FCC “Third Way” Plan = Beginning of Big Government Broadband Era

by on June 17, 2010 · 4 comments

Today, the Federal Communications Commission (FCC) voted along party lines to adopt a Notice of Inquiry opening a new proceeding to regulate the Internet by reclassifying it under Title II of the Communications Act. FCC Chairman Julius Genachowski calls this his “Third Way” plan. In a PFF press release, I issued the following response:

In its ongoing ‘by-any-means-necessary’ quest to regulate the Internet via Net Neutrality mandates, Chairman Genachowski’s FCC continues to flaunt the rule of law and magically invent its own authority as it goes along. If this Chairman wants to bring the Net under his thumb and regulate broadband networks like plain-vanilla public utilities, he should ask Congress for the authority to pursue such imperial ambitions. As the law stands today, the FCC has no such authority. Indeed, the unambiguously deregulatory thrust of the Telecom Act of 1996 stands in stark contrast to Chairman Genachowski’s outdated vision for Big Government Broadband.

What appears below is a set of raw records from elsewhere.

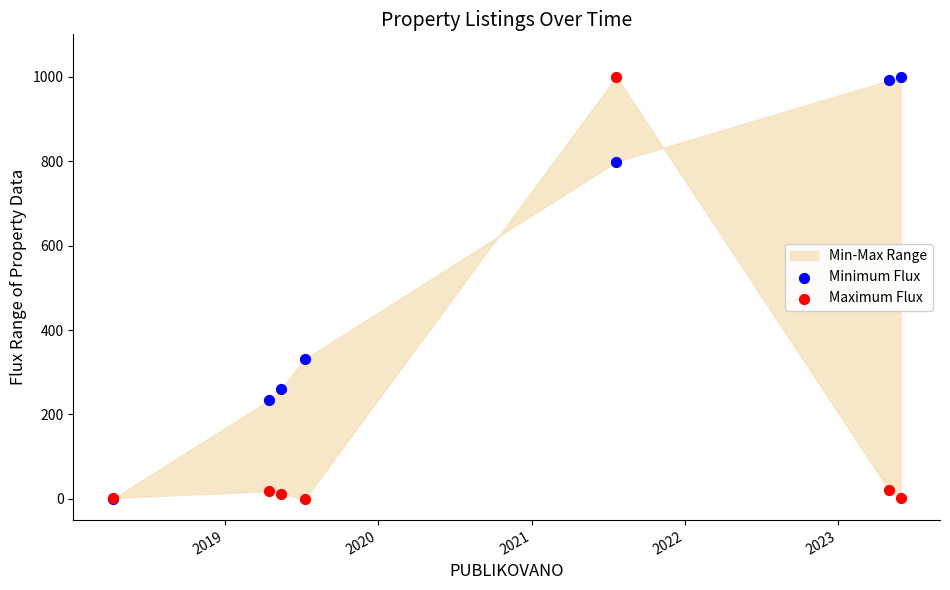

In the Minimum Flux series, what Y value is closest to 500?

331.6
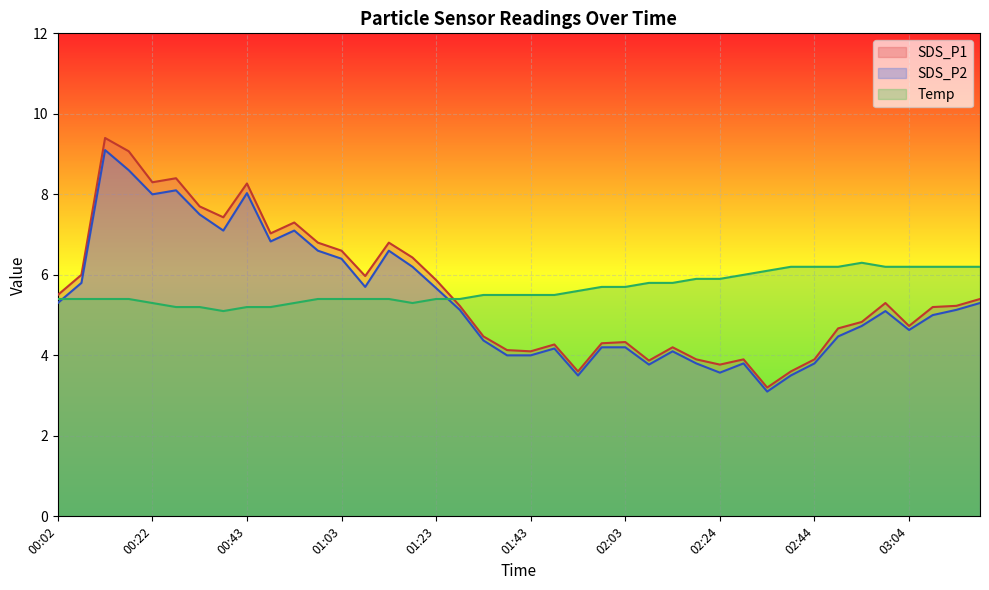

List the labels in order of Temp value, largest first.

02:54, 02:39, 02:44, 02:49, 02:59, 03:04, 03:09, 03:14, 03:19, 02:34, 02:29, 02:19, 02:24, 02:08, 02:13, 01:58, 02:03, 01:53, 01:33, 01:38, 01:43, 01:48, 00:02, 00:07, 00:12, 00:17, 00:58, 01:03, 01:08, 01:13, 01:23, 01:28, 00:22, 00:53, 01:18, 00:27, 00:32, 00:43, 00:48, 00:38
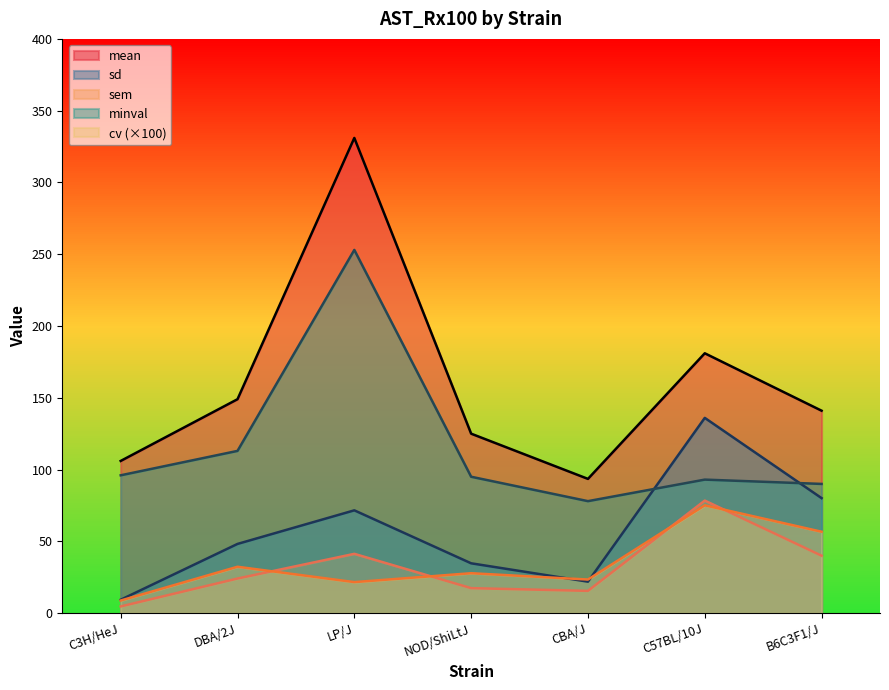

Reading right to left, transcribe all the data shown in this chart.

mean: B6C3F1/J=141.0	C57BL/10J=181.0	CBA/J=93.5	NOD/ShiLtJ=125.0	LP/J=331.0	DBA/2J=149.0	C3H/HeJ=106.0
sd: B6C3F1/J=80.1	C57BL/10J=136.0	CBA/J=21.9	NOD/ShiLtJ=34.7	LP/J=71.6	DBA/2J=48.2	C3H/HeJ=9.3
sem: B6C3F1/J=40.0	C57BL/10J=78.4	CBA/J=15.5	NOD/ShiLtJ=17.4	LP/J=41.3	DBA/2J=24.1	C3H/HeJ=4.7
minval: B6C3F1/J=90.0	C57BL/10J=93.0	CBA/J=78.0	NOD/ShiLtJ=95.0	LP/J=253.0	DBA/2J=113.0	C3H/HeJ=96.0
cv: B6C3F1/J=56.7	C57BL/10J=75.1	CBA/J=23.4	NOD/ShiLtJ=27.8	LP/J=21.6	DBA/2J=32.3	C3H/HeJ=8.8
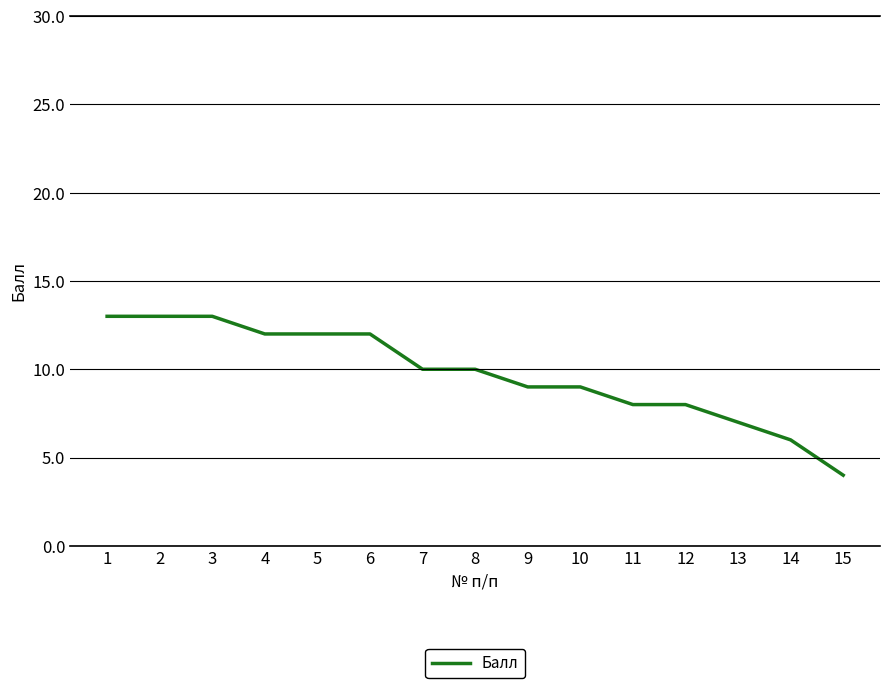

Is it true that the value at 2 is 13?

True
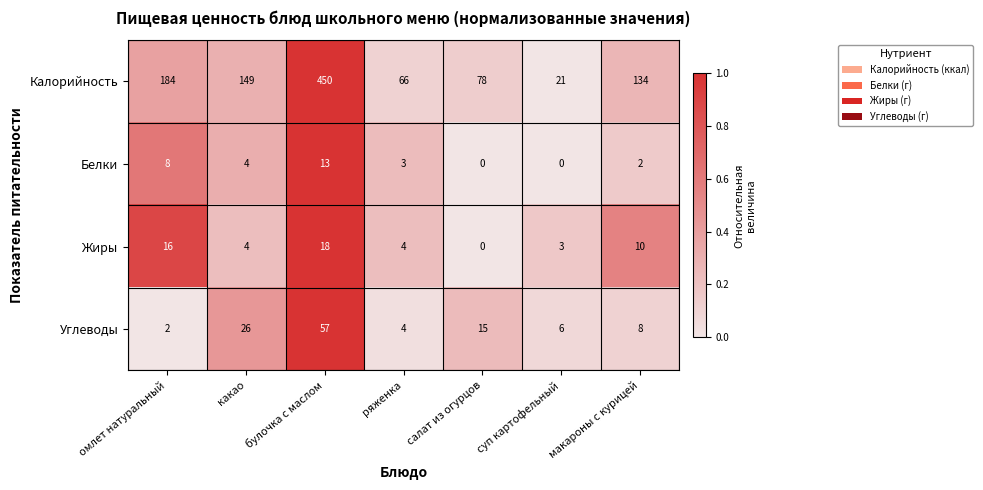

Where does the Калорийность series first go above 134?

омлет натуральный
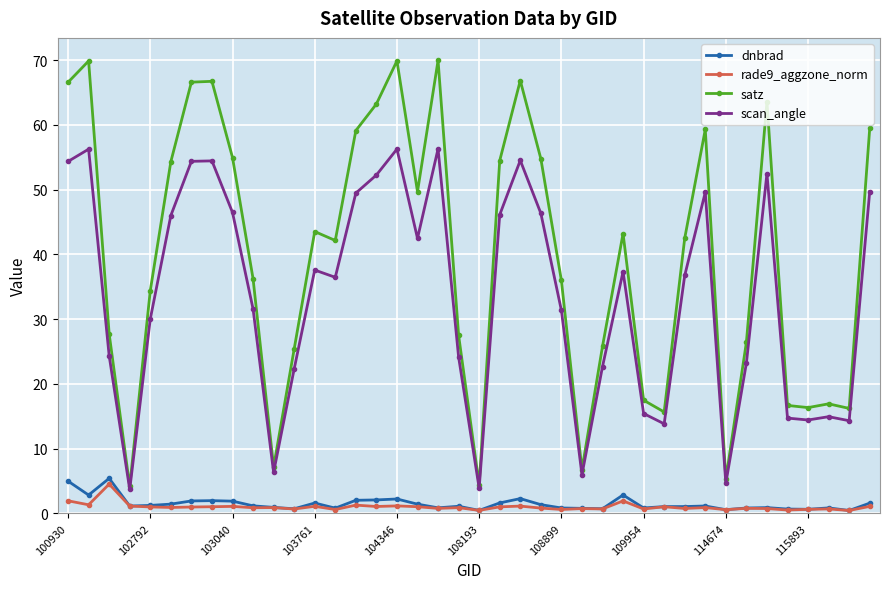

Which series has the widest spread of values?

satz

The FCC stands on the cusp of killing one of the great deregulatory success stories of modern economic history by reviving the discredited regulatory industrial policies of the 19th Century. The revisionism about that epoch is dead wrong: Price controls and protected markets limited choice and stifled innovation. With the agency rolling back the regulatory clock in this fashion, today marks the beginning of the Internet’s “Lost Decade” of stymied investment, innovation, and job creation as all sides wage battle over the legality of reclassification and its implementation.